■ Directive: Beneath this task are records; tally the lines in them that contain "business" and report only the number.
:: Given records
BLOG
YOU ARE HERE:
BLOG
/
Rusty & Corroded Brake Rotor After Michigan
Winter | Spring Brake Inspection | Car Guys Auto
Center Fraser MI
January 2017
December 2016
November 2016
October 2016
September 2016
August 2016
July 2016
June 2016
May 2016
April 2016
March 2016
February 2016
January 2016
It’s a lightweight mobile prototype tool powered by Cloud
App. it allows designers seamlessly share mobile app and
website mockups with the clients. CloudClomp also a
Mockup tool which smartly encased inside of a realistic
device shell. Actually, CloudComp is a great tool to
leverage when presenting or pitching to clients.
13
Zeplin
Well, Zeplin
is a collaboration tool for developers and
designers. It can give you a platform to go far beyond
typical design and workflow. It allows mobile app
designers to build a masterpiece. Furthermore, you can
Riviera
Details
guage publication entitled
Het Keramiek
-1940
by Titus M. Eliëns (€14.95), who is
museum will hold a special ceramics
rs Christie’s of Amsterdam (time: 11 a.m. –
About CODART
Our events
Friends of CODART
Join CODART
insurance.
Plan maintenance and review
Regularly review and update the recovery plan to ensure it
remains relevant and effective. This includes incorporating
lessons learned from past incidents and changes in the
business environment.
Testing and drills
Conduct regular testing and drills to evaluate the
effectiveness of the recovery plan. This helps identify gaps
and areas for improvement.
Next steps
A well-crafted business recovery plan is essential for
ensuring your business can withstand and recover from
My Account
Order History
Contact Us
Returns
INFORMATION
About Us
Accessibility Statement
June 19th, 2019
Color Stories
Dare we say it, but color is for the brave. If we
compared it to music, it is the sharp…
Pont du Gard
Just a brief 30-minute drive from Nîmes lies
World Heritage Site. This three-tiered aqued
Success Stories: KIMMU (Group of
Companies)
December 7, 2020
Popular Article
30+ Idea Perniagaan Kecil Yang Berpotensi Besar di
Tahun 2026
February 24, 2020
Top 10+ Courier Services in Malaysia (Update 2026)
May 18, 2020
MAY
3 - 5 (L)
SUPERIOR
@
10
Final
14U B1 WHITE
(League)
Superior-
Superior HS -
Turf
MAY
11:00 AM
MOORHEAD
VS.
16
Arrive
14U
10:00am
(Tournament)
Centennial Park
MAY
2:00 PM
::::
■ Answer box: 3